TRENDS in the South African socio-political space, always put a spotlight on racial tension among the country’s citizens. Bigots crept out their crevices, following news that William Nicole’s set to be renamed after Winnie Madikizela-Mandela.

“William Nicole opposed Bantu Education, translated the Bible into isiZulu and said blacks must go to school in their first language. Winnie put burning tyres around people’s necks. Renaming the road from him to that thing shows exactly what’s wrong with SA,” said Digibyte Africa on Twitter.

It’s one thing to disagree with a name change, but insulting the late and underrated Madikizela-Mandela and referring to her as ‘that thing’ is the stuff of extremists who were intimidated by the ANC stalwart. Not to suggest that there aren’t Africans who don’t endorse the name change, I’m just irked by the argument presented by most Caucasians who are incessantly infatuated with the radical Madikizela-Mandela.

One Gregory Harington went on to suggest that Madikizela-Mandela was the one who popularised necklacing during apartheid. “Winnie Mandela encouraged the practice of necklacing. I don’t know the name of anyone else who did. Her victims are silent,” said Harington. His reasoning reminded me of Desmond Tutu’s questioning of Madikizela-Mandela during the Truth and Reconciliation Commission. “I was the only one in the ANC who was taken to the TRC by her own government,” said Madikizela-Mandela in a documentary.

Whether or not Madikizela-Mandela did popularise necklacing, why are her activities during the struggle still being questioned, over 20 years into democracy and months after her burial? A number of people were forced into violence during apartheid as a result of what the police and government was doing to black people, daily. Black men and women who are in parliament today or who are sitting cosy somewhere enjoying retirement, committed inhumane crimes in the name of furthering the struggle against an unjust system. Madikizela-Mandela kept the movement active on the ground while most of today’s celebrated politicians were in prison, exile or in diapers.

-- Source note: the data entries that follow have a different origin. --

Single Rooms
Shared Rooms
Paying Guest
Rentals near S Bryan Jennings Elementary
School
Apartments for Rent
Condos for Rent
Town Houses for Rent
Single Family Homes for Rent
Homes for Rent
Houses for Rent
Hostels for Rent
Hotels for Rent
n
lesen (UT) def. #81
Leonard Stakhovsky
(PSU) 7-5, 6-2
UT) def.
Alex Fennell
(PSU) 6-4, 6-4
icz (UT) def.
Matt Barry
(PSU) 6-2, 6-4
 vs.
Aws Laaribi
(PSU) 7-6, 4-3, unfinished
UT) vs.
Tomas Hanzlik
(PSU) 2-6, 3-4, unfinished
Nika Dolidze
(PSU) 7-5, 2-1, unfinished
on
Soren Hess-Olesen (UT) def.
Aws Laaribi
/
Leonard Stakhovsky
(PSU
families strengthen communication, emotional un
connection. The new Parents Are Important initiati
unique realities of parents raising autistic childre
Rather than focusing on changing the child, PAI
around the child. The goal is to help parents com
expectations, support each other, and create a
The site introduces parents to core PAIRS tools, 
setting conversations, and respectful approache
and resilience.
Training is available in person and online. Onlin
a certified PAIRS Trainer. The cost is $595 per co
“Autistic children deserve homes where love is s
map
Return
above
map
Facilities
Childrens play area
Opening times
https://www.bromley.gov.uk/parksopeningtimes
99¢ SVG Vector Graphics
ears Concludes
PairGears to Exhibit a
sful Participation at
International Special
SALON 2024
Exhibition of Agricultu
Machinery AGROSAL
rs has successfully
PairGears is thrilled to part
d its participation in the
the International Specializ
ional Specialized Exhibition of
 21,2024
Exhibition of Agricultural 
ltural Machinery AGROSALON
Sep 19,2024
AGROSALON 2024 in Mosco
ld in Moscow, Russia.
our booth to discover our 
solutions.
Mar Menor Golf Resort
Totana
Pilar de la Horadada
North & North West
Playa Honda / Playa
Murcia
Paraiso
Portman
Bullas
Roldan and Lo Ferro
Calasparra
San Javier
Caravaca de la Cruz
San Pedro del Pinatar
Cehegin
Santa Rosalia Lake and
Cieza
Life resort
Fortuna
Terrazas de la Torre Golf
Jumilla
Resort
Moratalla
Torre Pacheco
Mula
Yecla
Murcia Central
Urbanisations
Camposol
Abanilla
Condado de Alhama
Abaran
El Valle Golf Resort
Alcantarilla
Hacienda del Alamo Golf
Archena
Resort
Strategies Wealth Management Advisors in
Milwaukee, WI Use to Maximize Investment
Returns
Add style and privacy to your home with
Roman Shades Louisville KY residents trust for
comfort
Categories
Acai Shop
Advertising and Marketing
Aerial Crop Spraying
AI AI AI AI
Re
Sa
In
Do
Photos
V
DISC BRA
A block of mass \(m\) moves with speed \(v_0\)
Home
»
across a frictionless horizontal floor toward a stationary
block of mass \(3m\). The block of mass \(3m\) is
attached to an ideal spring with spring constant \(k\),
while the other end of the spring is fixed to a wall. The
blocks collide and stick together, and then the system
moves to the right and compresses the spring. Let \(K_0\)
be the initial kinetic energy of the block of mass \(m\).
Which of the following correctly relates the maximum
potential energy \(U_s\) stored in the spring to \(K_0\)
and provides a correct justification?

In an August Green song (on their NPR desk performance) female rapper Maimouna Youssef said being a female is like being black twice and even in her grave, Mam’Winnie remains a victim of the deadly tag-team of patriarchy and racism. Over 10 years ago the Johannesburg International Airport was changed to OR Tambo International and it too, received backlash from a number of people who were still in pains that the airport was no longer named Jan Smuts (the ANC insisted on changing the airport name when it came into power in 1994). But people’s reaction then, doesn’t match the current outraged over the suggestion of renaming a mere road after Madikizela-Mandela.

Complaints from white people about this come off as petty. Their lack of understanding that the country needs to be inclusive of everyone while simultaneously acknowledging that black people are the majority and everything in the country needs to reflect this. “White God is not recognised…please sit down with your white supremacy tendencies. William Nicole Road is coming to an end, making way to the dawn of Winnie Madikizela-Mandela Road/Street/Avenue…let it sink in,” C-Ya Mshengu Tweeted.

A number of black people welcomed the idea of the name change, while others preferred to focus their energies on the R17 per litre petrol price hike which has rocketed Mzansi this week. “I thought I would be seeing a plan to stop this petrol increase trending, instead I see changing name like William Nicole etc. When are we attending to petrol mara…”tweeted Docmedia Mlambo.